Нелька засмеялась. Он изложил эту мысль немного коряво, но вполне понятно.
– Нель… – сказал Даня. Она с удивлением посмотрела на него: слишком робко вдруг прозвучал его голос, это было совсем на него не похоже. – Оставайся со мной, а?
– Ну, я же и не ухожу. – Она пожала плечами. – Куда я ночью денусь? И к тому же у меня даже зубной щетки теперь нет.
– Оставайся со мной совсем, – сказал он. – Совсем, навсегда. Я тебе куплю зубную щетку.
– Даня…
Нелька вгляделась в его глаза. Они блестели тем же самым тревожным блеском, каким блестели в тот день, тридцать пять, то есть тридцать шесть лет назад, когда он сказал ей: «Неля, поедем со мной!» Не сказал, а выдохнул. Она помнила тот день так ясно, как будто это было вчера. Даже как будто сегодня.
Он ждал. Он теперь точно так же не знал, что она ответит!
«Странные они все-таки», – подумала Нелька.
– Даня! – сказала она. – Ну что ты так жалобно на меня смотришь?
– А как мне еще смотреть? Я же не знаю, что ты ответишь.
– Вот именно. Странные вы люди!
– Кто – мы?
– Мужчины. Ты же разведчик – и не догадываешься, что я отвечу?
– Представь себе.
– Я останусь с тобой. А ты что думал?
– Я… – И тут он рассмеялся с такой беззаботностью, с таким простым счастьем, какого и предположить было нельзя в том закрытом, сдержанном человеке, каким он стал. – Я полный дурак, Нелька!
– Почему?
Она тоже улыбнулась.
– Потому что думал… Я думал как будто не о тебе! Ну, понимаешь, – объяснил он в ответ на ее недоуменный взгляд, – я думал, что ты, может быть, скажешь: нам стоит попробовать, надо пожить некоторое время вместе, возможно, не совсем вместе, а просто повстречаться, присмотреться друг к другу… Я полный дурак! – повторил он. – Надо совсем тебя не знать, чтобы подумать, что ты не сделаешь сразу, а начнешь рассуждать.

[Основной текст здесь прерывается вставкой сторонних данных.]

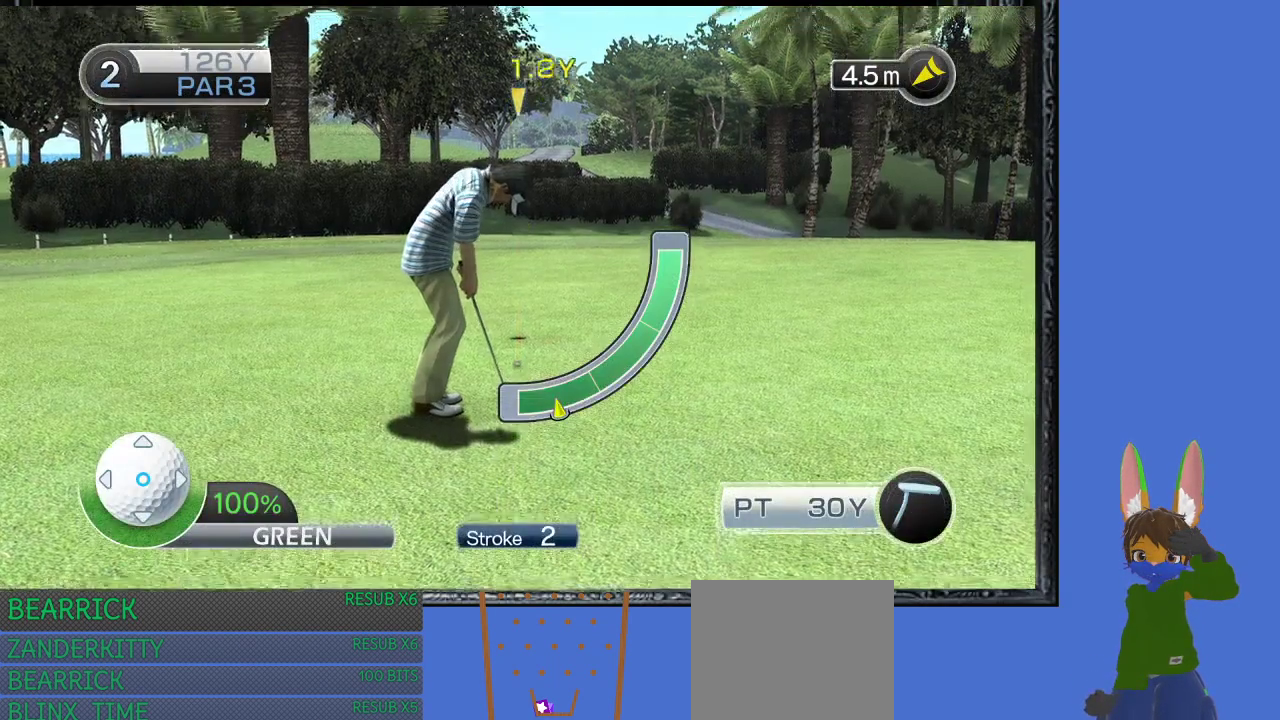
{"buttons": [], "left_stick": "center", "right_stick": "center", "events": []}
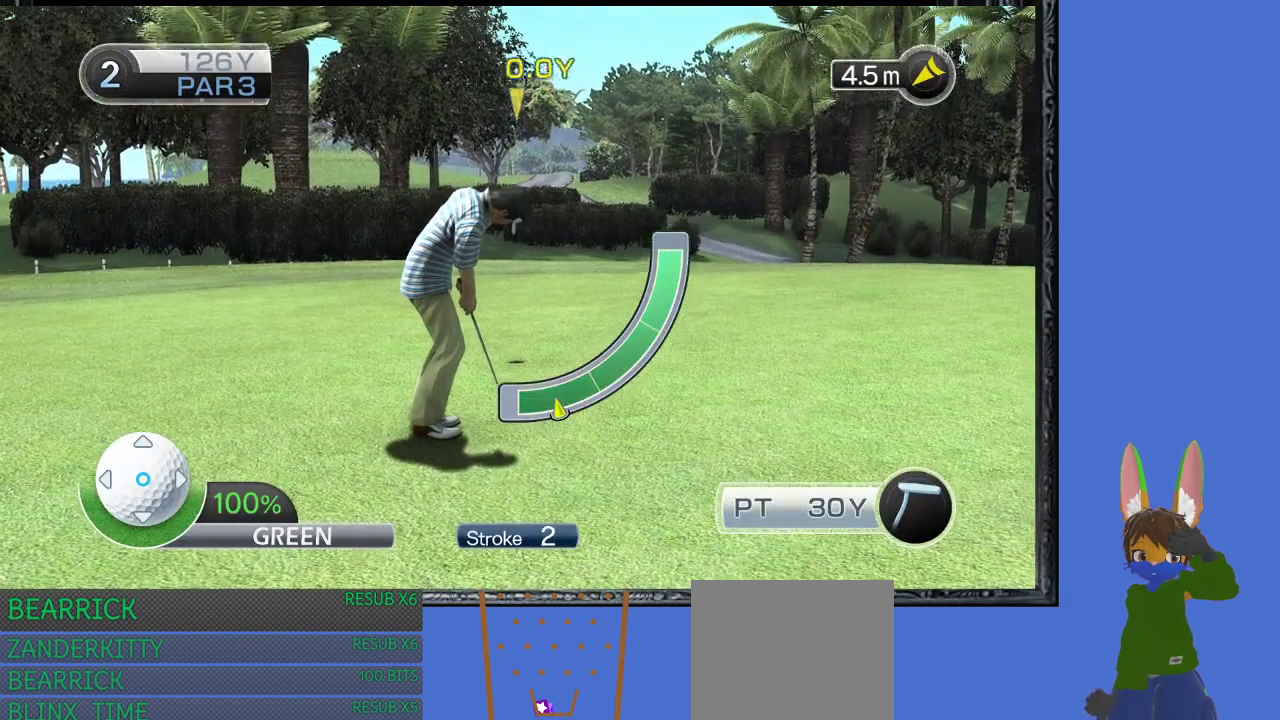
{"buttons": [], "left_stick": "center", "right_stick": "center", "events": []}
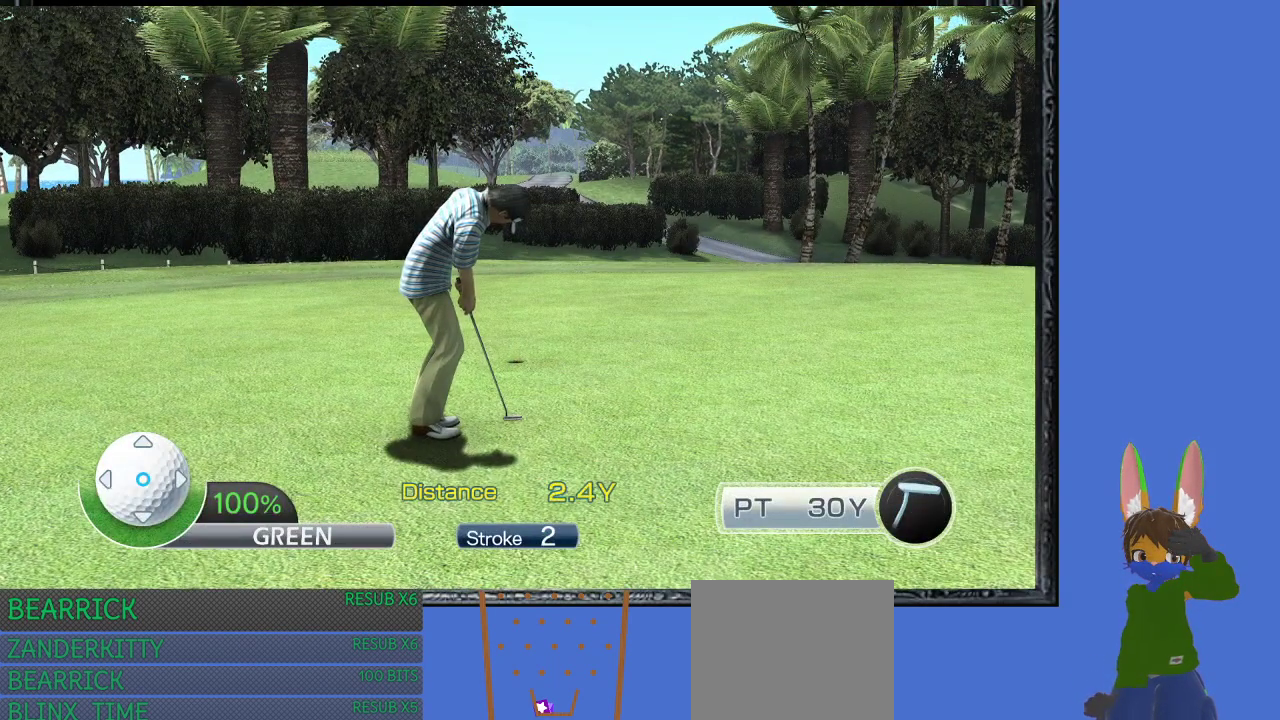
{"buttons": [], "left_stick": "center", "right_stick": "center", "events": []}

– А ты меня знаешь? – хмыкнула она.
– Знаю. – Он крепко сжал Нелькины пальцы. – В этом все дело.
Все время, пока они разговаривали таким вот странным образом, на полуптичьем языке, ее рука лежала у Дани на плече, под его рукою. Она и тогда чувствовала, какие сильные у него пальцы, а теперь, когда он сжал их, Нелька вскрикнула.
– Ч-черт! – Он быстро поднес ее руку к своим губам и подул на нее. – Все-таки я от тебя отвык.
– Немудрено было отвыкнуть! – заметила Нелька. – Ладно, будем привыкать, куда теперь деваться.
– Тебе не будет скучно, Нель. Я тебя познакомлю со всеми художниками, – поспешно пообещал Даня. – Честное слово! Я их всех здесь знаю. Не зря меня и в молодости к ним тянуло. Их способность думать черт знает о чем посреди самодовольного мира чрезвычайно привлекательна. Тебе это тоже свойственно, по-моему.
– Да уж, – вздохнула Нелька, – в способности думать черт знает о чем мне не откажешь.
Она наконец оглядела комнату. И заметила деревянную фигурку, стоящую на полке у окна.
– Это тот шут? – улыбнулась Нелька, подходя поближе. – С дыркой от бублика? Из камчатской каменной березы.